The concept of cloud services development encompasses several different types of development. Let’s look at the different ways a company can use cloud computing to develop its own business applications.

Software as a Service

Software as a service, or SaaS, is probably the most common type of cloud service development. With SaaS, a single application is delivered to thousands of users from the vendor’s servers. Customers don’t pay for owning the software; rather, they pay for using it. Users access an application via an API accessible over the web.

Each organization served by the vendor is called a tenant, and this type of arrangement is called a multitenant architecture. The vendor’s servers are virtually partitioned so that each organization works with a customized virtual application instance.

For customers, SaaS requires no upfront investment in servers or software licensing. For the application developer, there is only one application to maintain for multiple clients. Many different types of companies are developing applications using the SaaS model. Perhaps the best-known SaaS applications are those offered by Google to its consumer base.

Platform as a Service

In this variation of SaaS, the development environment is offered as a service. The developer uses the “building blocks” of the vendor’s development environment to create his own custom application. It’s kind of like creating an application using Legos; building the app is made easier by use of these predefined blocks of code, even if the  resulting app is somewhat constrained by the types  of code blocks available.

Web Services

A web service is an application that operates over a network—typically, over the Internet.
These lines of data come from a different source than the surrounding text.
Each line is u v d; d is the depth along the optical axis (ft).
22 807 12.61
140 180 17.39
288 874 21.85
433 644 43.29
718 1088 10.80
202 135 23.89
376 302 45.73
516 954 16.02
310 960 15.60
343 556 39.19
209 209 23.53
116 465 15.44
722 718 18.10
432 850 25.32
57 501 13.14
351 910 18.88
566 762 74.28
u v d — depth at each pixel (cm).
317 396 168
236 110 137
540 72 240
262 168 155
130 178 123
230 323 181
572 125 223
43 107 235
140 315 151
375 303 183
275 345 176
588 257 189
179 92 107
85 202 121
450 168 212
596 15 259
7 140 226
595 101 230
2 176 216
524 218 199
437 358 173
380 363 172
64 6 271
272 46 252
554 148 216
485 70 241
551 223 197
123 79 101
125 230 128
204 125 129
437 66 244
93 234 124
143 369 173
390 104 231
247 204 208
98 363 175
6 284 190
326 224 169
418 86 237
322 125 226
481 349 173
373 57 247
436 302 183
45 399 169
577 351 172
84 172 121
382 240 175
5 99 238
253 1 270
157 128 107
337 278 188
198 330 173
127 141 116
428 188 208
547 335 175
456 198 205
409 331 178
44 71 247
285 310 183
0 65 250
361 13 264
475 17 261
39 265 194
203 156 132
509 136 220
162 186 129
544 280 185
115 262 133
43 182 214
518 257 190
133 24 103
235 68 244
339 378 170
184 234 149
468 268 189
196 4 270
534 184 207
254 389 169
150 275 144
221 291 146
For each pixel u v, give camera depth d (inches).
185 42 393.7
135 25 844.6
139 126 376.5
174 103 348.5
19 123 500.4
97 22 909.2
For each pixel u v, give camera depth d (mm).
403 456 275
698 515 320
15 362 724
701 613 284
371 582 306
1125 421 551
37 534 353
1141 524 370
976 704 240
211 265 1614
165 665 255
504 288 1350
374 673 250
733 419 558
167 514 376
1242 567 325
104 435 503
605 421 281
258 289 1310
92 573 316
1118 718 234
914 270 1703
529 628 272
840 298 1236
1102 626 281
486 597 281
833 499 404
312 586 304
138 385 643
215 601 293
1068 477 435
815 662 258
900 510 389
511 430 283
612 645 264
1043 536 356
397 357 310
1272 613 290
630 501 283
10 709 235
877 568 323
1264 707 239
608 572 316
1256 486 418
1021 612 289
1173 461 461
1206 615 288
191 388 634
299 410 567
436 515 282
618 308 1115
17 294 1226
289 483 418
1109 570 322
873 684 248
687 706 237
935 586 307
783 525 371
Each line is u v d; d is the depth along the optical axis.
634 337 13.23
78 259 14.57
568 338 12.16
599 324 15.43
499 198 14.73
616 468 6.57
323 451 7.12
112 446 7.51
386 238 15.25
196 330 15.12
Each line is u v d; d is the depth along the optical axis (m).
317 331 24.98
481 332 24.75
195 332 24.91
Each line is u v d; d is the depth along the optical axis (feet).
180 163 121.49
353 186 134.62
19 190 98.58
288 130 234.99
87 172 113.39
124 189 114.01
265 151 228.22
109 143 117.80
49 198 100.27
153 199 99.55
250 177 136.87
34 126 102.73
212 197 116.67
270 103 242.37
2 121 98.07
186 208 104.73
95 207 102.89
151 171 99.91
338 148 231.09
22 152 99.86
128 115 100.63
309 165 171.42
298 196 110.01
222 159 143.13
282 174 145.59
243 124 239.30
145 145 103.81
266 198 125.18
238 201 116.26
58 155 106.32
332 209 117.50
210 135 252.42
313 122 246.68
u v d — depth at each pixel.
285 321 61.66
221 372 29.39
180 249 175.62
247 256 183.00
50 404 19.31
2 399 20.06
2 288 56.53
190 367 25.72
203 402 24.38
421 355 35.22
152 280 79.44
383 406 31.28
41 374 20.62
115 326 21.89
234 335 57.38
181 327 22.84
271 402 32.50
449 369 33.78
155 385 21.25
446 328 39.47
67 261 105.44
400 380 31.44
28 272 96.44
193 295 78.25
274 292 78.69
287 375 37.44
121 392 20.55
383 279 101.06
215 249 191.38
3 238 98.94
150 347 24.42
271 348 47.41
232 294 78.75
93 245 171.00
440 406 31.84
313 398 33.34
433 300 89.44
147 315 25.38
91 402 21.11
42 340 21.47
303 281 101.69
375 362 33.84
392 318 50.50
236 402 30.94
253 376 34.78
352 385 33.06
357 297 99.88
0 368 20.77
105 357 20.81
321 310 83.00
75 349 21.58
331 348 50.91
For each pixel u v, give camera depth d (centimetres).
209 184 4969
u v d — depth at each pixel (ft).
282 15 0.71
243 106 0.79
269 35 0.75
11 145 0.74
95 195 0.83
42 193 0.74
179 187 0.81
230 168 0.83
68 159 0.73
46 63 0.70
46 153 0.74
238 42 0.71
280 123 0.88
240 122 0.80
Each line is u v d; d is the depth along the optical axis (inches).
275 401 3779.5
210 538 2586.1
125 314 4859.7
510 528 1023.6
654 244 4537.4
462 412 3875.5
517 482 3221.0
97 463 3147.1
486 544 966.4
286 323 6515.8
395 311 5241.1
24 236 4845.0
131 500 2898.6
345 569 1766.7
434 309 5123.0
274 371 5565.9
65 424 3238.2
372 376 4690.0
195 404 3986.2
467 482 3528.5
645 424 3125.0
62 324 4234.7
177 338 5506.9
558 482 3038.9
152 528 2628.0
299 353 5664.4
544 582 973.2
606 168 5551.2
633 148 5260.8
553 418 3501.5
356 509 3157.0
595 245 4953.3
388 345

Most typically, a web service is an API that can be accessed over the Internet.  The service is then executed on a remote system that hosts the requested services.

This type of web API lets developers exploit shared functionality over the Internet,  rather than deliver their own full-blown applications. The result is a customized web-based application where a large hunk of that application is delivered by a third party,  thus easing development and bandwidth demands for the custom program.

A good example of web services are the “mashups” created by users of the Google Maps API. With these custom apps, the data that feeds the map is provided by the developer, where the engine that creates the map itself is provided by Google. The developer doesn’t have to code or serve a map application; all he has to do is hook into Google’s web API.

As you might suspect, the advantages of web services include faster (and lower-cost) application development, leaner applications, and reduced storage and bandwidth   demands. In essence, web services keep developers from having to reinvent the wheel every time they develop a new application. By reusing code from the web services  provider, they get a jump-start on the development of their own applications.

On-Demand Computing

As the name implies, on-demand computing packages computer resources (processing, storage, and so forth) as a metered service similar to that of a public utility. In this model, customers pay for as much or as little processing and storage as they need. Companies that have large demand peaks followed by much lower normal usage periods particularly benefit from utility computing.

The company pays more for their peak usage, of course, but their bills rapidly decline when the peak ends and normal usage patterns resume. Clients of on-demand  computing services essentially use these services as offsite virtual servers. Instead of investing in their own physical infrastructure, a company operates on a pay-as- you-go plan with a cloud services provider. On-demand computing itself is not a new concept, but has acquired new life thanks to cloud computing. In previous years,  on-demand computing was provided from a single server via some sort of time-sharing arrangement. Today, the service is based on large grids of computers operating as a single cloud.